Steve Casey
- Born: Stephen Timothy Casey 24 December 1882 Dunedin, Otago, New Zealand
- Died: 10 August 1960 (aged 77) Dunedin, Otago, New Zealand
- Height: 1.78 m (5 ft 10 in)
- Weight: 78 kg (12 st 4 lb)
- School: Christian Brothers School

Rugby union career
- Position: Hooker

Amateur team(s)
- Years: Team / Apps / (Points)
- Southern

Provincial / State sides
- Years: Team / Apps / (Points)
- 1903–04: Otago

International career
- Years: Team / Apps / (Points)
- 1905–08: All Blacks / 38 / (0)

= Steve Casey (rugby union) =

Stephen Timothy "Steve" Casey (24 December 1882 – 10 August 1960) was a New Zealand international rugby player.
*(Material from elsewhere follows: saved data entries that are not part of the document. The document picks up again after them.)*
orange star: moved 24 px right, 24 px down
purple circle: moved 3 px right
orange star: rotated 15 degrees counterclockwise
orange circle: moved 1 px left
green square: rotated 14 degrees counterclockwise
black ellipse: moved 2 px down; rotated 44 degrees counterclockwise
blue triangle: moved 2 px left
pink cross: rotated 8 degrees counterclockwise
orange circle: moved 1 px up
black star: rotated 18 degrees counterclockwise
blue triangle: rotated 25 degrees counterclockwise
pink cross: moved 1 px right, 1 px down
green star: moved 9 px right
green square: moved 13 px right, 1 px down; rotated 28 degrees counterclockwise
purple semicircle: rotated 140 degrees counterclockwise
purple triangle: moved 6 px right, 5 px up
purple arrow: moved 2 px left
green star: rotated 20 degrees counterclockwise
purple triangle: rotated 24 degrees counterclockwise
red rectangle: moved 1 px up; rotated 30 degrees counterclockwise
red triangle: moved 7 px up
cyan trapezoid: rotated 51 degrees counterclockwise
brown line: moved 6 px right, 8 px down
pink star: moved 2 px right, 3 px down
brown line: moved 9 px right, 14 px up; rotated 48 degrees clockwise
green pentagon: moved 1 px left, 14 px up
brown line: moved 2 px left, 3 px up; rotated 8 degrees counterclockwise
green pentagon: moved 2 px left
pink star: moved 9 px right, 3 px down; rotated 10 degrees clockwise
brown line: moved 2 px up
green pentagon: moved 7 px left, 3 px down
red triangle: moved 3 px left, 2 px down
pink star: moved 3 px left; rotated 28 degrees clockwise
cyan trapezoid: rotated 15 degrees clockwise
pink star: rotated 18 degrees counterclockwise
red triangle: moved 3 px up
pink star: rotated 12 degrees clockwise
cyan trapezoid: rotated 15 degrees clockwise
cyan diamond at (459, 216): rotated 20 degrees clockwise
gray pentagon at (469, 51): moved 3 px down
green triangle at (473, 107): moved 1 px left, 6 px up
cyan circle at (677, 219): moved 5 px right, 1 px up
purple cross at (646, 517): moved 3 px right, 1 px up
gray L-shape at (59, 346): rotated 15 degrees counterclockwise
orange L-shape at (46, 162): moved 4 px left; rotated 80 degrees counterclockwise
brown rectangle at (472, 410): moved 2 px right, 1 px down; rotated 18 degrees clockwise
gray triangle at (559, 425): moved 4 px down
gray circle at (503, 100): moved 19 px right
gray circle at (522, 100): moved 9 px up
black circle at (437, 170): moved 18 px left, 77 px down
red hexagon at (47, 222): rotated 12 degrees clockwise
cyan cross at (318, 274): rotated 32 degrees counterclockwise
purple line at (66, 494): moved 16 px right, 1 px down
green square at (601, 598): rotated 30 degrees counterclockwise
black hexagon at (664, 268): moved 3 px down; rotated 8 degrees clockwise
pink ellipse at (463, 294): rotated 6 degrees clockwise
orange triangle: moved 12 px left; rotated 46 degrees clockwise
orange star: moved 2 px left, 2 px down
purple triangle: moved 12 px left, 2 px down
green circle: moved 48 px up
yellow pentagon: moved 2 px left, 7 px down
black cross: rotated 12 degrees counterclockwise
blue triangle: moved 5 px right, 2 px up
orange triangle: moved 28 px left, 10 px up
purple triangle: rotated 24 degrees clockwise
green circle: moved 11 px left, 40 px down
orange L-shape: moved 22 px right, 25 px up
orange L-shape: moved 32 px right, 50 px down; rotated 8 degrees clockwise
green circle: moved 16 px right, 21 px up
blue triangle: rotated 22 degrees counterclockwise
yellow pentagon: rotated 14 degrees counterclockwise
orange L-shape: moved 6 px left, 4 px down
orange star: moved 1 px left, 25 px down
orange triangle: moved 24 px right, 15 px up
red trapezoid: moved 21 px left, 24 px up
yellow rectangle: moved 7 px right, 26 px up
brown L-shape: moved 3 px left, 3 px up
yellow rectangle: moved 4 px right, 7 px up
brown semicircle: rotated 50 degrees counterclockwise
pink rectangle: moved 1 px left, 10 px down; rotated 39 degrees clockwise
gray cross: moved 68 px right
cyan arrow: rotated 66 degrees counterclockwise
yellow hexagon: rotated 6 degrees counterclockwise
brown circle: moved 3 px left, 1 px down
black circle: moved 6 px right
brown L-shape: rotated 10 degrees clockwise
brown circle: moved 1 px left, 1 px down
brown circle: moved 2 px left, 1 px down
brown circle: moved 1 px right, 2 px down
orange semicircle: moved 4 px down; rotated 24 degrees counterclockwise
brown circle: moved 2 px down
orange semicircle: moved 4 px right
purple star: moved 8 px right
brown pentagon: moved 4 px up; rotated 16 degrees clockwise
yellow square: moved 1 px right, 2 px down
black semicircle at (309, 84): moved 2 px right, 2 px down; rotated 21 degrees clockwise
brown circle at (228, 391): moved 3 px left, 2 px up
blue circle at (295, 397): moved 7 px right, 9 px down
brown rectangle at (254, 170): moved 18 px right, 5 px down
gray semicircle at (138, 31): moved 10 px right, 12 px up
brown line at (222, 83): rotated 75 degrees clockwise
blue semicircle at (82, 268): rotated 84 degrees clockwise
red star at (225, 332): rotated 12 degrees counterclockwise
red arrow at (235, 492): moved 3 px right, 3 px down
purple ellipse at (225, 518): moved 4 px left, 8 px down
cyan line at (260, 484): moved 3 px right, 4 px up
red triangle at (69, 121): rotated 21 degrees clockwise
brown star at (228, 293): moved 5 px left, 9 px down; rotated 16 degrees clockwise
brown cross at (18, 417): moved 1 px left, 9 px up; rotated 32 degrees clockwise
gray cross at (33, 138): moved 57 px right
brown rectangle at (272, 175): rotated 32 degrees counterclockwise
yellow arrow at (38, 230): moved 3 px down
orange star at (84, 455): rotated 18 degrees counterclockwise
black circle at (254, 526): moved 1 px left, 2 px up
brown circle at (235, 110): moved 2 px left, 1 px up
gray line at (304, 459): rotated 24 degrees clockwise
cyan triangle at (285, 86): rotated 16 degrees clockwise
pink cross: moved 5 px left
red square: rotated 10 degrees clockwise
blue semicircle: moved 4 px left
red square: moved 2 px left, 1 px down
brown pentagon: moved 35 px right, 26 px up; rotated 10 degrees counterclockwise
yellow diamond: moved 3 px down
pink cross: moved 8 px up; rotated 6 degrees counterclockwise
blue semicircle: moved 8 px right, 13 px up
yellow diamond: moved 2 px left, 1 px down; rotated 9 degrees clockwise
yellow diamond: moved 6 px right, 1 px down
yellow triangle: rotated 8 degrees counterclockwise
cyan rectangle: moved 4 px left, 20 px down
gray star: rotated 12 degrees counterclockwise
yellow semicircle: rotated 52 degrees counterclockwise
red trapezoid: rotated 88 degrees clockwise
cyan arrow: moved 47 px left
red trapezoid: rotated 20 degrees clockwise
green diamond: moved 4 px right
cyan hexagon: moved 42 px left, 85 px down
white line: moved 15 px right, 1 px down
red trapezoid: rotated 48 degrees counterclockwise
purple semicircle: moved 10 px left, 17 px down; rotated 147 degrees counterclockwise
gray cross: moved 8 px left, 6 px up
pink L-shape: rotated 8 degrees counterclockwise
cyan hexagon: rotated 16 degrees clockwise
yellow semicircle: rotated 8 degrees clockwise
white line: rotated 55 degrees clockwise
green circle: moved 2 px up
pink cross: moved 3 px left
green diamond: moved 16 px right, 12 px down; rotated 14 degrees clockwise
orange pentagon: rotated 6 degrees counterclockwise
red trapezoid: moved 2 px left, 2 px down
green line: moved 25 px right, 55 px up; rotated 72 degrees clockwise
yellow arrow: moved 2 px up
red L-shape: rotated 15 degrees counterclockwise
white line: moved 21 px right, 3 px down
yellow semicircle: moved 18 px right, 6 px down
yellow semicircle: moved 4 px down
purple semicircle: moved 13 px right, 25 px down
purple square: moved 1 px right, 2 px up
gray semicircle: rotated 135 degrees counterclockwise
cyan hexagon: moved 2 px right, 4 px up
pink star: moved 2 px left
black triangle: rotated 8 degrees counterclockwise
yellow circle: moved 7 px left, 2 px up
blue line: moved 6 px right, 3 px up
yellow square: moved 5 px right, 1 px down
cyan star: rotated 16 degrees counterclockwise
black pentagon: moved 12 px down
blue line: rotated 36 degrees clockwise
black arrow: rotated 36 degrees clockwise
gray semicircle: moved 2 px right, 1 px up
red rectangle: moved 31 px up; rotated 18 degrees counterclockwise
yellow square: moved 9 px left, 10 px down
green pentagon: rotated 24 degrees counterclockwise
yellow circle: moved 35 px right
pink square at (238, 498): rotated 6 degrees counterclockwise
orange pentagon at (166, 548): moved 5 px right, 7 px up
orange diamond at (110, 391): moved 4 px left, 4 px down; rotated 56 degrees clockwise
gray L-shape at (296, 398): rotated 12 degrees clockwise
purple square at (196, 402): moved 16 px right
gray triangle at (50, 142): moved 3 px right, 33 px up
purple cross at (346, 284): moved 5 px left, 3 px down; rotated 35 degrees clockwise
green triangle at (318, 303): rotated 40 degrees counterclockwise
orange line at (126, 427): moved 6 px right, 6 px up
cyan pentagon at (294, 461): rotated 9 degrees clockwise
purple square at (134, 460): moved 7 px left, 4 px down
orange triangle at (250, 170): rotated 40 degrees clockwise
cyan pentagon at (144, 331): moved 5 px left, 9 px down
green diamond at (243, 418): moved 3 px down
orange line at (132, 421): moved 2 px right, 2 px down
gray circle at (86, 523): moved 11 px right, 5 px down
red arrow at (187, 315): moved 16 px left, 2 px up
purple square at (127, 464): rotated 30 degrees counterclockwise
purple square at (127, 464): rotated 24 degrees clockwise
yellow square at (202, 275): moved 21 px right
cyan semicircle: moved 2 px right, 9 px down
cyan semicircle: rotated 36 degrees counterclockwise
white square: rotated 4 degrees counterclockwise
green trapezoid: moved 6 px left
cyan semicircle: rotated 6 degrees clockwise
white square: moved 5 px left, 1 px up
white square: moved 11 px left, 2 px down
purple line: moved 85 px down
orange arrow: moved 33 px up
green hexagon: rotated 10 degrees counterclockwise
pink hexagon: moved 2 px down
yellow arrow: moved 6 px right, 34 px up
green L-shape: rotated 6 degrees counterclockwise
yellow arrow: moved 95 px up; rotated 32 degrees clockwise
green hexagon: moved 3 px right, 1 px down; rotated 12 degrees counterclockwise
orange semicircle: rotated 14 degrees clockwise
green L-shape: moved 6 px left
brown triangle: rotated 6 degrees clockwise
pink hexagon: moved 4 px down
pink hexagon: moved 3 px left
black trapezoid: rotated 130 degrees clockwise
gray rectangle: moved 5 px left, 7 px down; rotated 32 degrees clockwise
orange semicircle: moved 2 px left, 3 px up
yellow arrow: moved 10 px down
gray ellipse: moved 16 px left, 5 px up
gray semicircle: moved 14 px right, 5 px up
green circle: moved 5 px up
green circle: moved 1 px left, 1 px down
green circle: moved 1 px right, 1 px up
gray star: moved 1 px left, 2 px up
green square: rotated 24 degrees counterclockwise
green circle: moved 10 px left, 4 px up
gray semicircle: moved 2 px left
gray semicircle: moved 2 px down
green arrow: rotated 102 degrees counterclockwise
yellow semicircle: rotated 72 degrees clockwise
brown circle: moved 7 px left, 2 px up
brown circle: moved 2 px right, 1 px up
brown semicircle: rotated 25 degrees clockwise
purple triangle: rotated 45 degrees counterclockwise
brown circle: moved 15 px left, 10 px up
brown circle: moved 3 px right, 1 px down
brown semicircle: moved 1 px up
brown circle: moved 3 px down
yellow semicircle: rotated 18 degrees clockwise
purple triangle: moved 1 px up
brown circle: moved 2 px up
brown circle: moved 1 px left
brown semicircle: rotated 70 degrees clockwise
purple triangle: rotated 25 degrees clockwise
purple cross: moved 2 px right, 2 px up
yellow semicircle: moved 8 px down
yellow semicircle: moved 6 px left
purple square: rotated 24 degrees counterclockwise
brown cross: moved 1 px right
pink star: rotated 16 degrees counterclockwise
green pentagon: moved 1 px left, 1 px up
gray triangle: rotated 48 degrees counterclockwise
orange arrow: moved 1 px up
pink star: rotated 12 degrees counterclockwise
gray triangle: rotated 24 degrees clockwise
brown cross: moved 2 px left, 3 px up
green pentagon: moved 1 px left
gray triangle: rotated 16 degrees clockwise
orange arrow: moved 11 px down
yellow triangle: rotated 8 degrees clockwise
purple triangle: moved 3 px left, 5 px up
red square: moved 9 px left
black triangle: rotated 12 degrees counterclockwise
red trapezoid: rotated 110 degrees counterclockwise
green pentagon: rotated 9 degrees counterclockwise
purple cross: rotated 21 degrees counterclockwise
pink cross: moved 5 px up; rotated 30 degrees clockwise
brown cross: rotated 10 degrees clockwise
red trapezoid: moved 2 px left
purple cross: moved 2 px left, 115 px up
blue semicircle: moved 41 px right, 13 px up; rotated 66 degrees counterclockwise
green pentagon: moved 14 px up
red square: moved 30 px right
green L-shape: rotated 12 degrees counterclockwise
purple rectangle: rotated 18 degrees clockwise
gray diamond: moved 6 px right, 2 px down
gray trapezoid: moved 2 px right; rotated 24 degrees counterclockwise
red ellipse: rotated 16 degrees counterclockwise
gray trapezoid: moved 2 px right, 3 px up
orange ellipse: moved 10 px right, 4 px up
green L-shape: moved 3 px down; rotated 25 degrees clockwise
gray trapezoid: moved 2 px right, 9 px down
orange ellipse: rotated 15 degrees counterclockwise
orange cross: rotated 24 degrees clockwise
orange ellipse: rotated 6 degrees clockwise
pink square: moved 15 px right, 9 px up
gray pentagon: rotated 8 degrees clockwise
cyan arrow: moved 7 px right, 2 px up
He was a member of the All Blacks in 1905–1908 (an "original" All Black), playing in the hooker position.

==Early life==
Casey was born in Dunedin, New Zealand and was educated at Christian Brothers School where he played rugby.

==Senior rugby==
Casey played for the Southern Rugby Football Club from 1900, captaining the seniors in 1906 and 1913, and was assistant coach of the seniors that won the championship in 1915 and coach in 1922. He represented Otago in 57 matches between 1903–04 and from 1906 until 1913. He played four matches for the South Island Team in the years 1904–07.

==All Blacks==
Casey was selected for the 1905–06 Original All Blacks tour. He played against Scotland, Ireland, England and the famous "Match of the Century" against Wales. He also played against Australia in 1907 and in the first test against the Anglo-Welsh team in 1908. He played 38 matches (including 8 tests) for the All Blacks but never scored a point for them.